ACTIVITY –
Below are the records. Gather each line that holds "France".

Items from a data source –
========

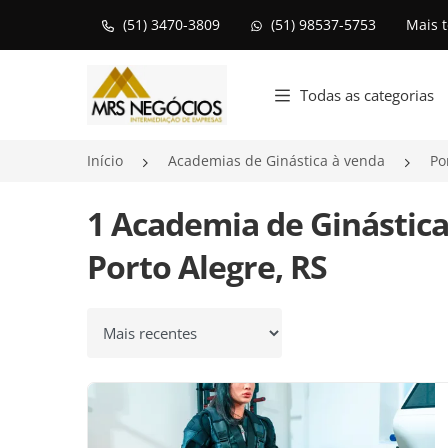
(51) 3470-3809
(51) 98537-5753
Mais 
Página inicial
Todas as categorias
Início
Academias de Ginástica à venda
Po
1 Academia de Ginástic
Porto Alegre, RS
Ordenar por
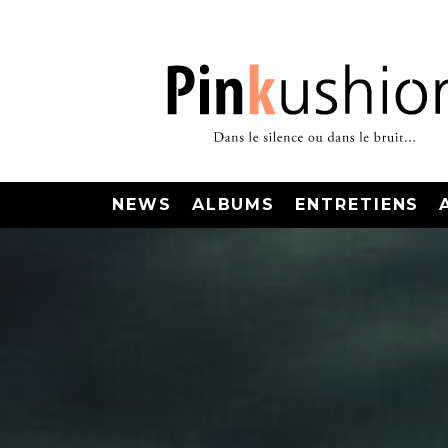
NEWS
ALBUMS
ENTRETIENS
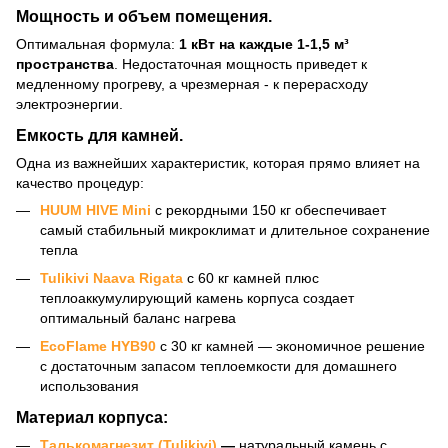
Мощность и объем помещения.
Оптимальная формула:
1 кВт на каждые 1-1,5 м³
пространства
. Недостаточная мощность приведет к
медленному прогреву, а чрезмерная - к перерасходу
электроэнергии.
Емкость для камней.
Одна из важнейших характеристик, которая прямо влияет на
качество процедур:
HUUM HIVE Mini
с рекордными 150 кг обеспечивает
самый стабильный микроклимат и длительное сохранение
тепла
Tulikivi Naava Rigata
с 60 кг камней плюс
теплоаккумулирующий камень корпуса создает
оптимальный баланс нагрева
EcoFlame HYB90
с 30 кг камней — экономичное решение
с достаточным запасом теплоемкости для домашнего
использования
Материал корпуса:
Талькомагнезит (Tulikivi)
—
натуральный камень с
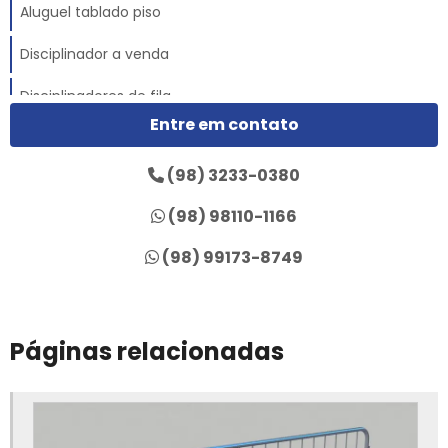
Aluguel tablado piso
Disciplinador a venda
Disciplinadores de fila
Entre em contato
Disciplinadores para eventos
(98) 3233-0380
Empresa de disciplinadores
(98) 98110-1166
Empresa de galpão de lona
(98) 99173-8749
Empresa de galpão de lona treliçado
Empresa de tenda carpinha
Páginas relacionadas
Empresa de tenda piramidal
Empresa de tenda piramidal cristal
Empresa de tenda sanfonada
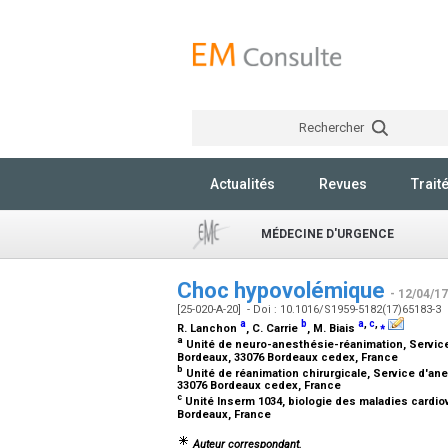
Rechercher
Actualités
Revues
Trait
MÉDECINE D'URGENCE
Choc hypovolémique
- 12/04/17
[25-020-A-20] - Doi : 10.1016/S1959-5182(17)65183-3
a
b
a
,
c
,
⁎
R. Lanchon
, C. Carrie
, M. Biais
a
Unité de neuro-anesthésie-réanimation, Service 
Bordeaux, 33076 Bordeaux cedex, France
b
Unité de réanimation chirurgicale, Service d'ane
33076 Bordeaux cedex, France
c
Unité Inserm 1034, biologie des maladies cardio
Bordeaux, France
Auteur correspondant.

========

RESPONSE TO THE EXERCISE –
Bordeaux, 33076 Bordeaux cedex, France
33076 Bordeaux cedex, France
Bordeaux, France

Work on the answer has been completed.